宗教改革の意義
今から500年前の1517年10月31日、ルターが「95箇条の提題」を世に問うた時から、中世ヨーロッパ世界を激動の中に投げ込む「宗教改革」運動が始まった。読売新聞10/26付記事「宗教改革500年 識者に聞く」からメモする。
ルターは宗教改革をしようと思ったわけではなく、カトリックのほころびを修復しようという意識が強かったのだと思う。
そして、聖書こそが権威だとする彼の主張は、教皇を頂点としたそれまでのピラミッド型の一元的な社会を壊した。一方で、聖書は読む人によって解釈が違い、宗派が分裂していくことにつながる。
分裂を繰り返すプロテスタントとは、ヨーロッパが初めて経験した多元化だ。宗教改革以降500年の歴史は、分裂し、争いを続けるグループ同士が、何とか共存していける作法を模索してきた歴史ともいえる。相互理解や他者理解を考える上で、そこから学べるものはあるはずだ。
プロテスタンティズムは近代社会の深層構造ともいえる。欧米の文化を無視して生きられない現代、我々が生きる近代の世界を理解するためにも、プロテスタンティズムを知ることは日本人にも大きな意味がある。(深井智朗・東洋英和女学院大教授)
ルターは「信仰のみ」「(神の)恩寵のみ」「聖書のみ」という三つの「のみ」を打ち出した。それ以前からあったカトリック教会では「信仰と行為」「信仰と理性」「恩寵と自由意志」「聖書と教会の伝統」のそれぞれを重視し、バランスを取っていくのが正統的だった。その意味で、ルターは一方を極端に強調したといえる。

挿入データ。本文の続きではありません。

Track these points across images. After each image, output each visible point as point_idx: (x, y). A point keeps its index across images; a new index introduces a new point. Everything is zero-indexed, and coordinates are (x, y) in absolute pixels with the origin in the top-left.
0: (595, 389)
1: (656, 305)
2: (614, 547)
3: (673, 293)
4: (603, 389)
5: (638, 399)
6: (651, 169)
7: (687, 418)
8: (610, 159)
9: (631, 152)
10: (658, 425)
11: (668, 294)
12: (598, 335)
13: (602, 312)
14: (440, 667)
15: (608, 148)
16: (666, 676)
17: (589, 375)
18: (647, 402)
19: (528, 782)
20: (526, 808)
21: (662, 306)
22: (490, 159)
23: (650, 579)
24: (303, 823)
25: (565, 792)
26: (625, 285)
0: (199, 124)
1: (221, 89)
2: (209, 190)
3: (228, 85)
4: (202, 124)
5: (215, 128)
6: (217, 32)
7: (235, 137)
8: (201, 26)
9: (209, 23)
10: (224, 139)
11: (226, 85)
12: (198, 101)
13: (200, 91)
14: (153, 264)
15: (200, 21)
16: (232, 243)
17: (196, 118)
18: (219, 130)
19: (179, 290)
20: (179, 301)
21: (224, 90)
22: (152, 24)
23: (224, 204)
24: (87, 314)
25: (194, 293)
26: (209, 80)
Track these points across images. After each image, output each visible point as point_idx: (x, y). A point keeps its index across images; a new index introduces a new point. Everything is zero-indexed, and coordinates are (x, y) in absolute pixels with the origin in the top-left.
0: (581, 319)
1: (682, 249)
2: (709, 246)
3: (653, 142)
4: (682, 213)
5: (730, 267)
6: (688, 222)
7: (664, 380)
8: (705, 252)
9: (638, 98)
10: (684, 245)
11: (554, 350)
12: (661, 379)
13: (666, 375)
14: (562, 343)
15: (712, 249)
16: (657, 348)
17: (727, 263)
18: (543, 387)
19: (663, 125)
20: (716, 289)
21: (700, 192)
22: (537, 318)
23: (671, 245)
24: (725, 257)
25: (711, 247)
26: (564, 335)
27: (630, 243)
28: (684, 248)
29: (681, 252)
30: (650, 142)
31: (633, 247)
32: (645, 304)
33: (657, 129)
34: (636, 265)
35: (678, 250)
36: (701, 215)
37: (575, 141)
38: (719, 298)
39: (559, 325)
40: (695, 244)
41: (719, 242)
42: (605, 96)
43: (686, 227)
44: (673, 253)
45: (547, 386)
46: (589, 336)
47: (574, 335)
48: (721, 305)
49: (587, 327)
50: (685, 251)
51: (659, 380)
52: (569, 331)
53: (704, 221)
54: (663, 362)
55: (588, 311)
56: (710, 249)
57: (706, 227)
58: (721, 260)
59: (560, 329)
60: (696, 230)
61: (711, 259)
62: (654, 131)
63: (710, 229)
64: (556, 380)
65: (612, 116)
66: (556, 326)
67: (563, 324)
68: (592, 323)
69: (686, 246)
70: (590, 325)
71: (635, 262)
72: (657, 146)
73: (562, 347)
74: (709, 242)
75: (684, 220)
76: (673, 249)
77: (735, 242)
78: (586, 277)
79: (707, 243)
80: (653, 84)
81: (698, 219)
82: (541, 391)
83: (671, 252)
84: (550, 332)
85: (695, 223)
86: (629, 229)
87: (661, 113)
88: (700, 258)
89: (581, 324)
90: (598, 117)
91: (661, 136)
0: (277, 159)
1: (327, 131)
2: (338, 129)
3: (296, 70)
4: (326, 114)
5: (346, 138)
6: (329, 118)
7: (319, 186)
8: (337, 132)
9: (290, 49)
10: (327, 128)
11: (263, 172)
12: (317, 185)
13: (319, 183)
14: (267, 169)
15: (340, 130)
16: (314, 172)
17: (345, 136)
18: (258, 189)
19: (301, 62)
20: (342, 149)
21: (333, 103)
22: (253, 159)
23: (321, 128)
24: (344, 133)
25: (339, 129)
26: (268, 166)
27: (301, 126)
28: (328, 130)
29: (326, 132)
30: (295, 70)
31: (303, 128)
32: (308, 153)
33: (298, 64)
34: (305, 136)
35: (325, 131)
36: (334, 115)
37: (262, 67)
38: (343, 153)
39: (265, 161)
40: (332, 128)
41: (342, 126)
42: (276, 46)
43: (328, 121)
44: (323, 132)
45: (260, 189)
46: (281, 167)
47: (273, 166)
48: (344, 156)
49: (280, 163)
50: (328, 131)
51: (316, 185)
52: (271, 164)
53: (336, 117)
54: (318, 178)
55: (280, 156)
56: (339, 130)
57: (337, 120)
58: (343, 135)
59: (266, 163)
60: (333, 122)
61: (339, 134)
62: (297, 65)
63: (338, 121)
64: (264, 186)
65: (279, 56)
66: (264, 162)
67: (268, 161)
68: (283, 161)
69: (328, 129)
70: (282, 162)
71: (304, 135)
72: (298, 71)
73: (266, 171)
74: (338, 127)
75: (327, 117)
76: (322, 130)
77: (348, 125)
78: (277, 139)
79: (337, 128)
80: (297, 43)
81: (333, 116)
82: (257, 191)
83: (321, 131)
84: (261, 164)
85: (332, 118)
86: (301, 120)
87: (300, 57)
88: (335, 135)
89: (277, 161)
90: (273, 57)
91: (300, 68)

一連の宗教改革で、結果的に「個人が自分の良心に基づいて宗教を選択する」という、現代人にとっての基本条件が作られた。その意味で宗教改革は価値あることだった。
とはいえ、宗教改革以前に学ぶべきものは多く、批判するだけではもったいない。例えば中世は信仰と共に理性や哲学を重んじたが、「神と世界の関係をどう捉えるか」といったことを理性的に考えていくと、イスラム教やユダヤ教とも同じ土俵が形成される。(自分が信じる宗教の)神のみ、聖典のみでは、他宗教と共通の土俵に立ちにくい。(山本芳久・東京大准教授)
・・・宗教改革以前のヨーロッパにおいては、カトリック教会が社会体制と一体化していた。ルターの教会批判から生まれたプロテスタンティズムは、結果的に宗教を体制から切り離し、個人的な信仰とすることにつながった。現在もカトリック信者はキリスト教の最大多数勢力であるが、教会組織は国家社会体制の中の一部を占めるものでしかない。現状から見れば、ルターに始まる宗教改革は結局、世俗化社会における宗教の在り方を形成する出発点になったといえるだろう。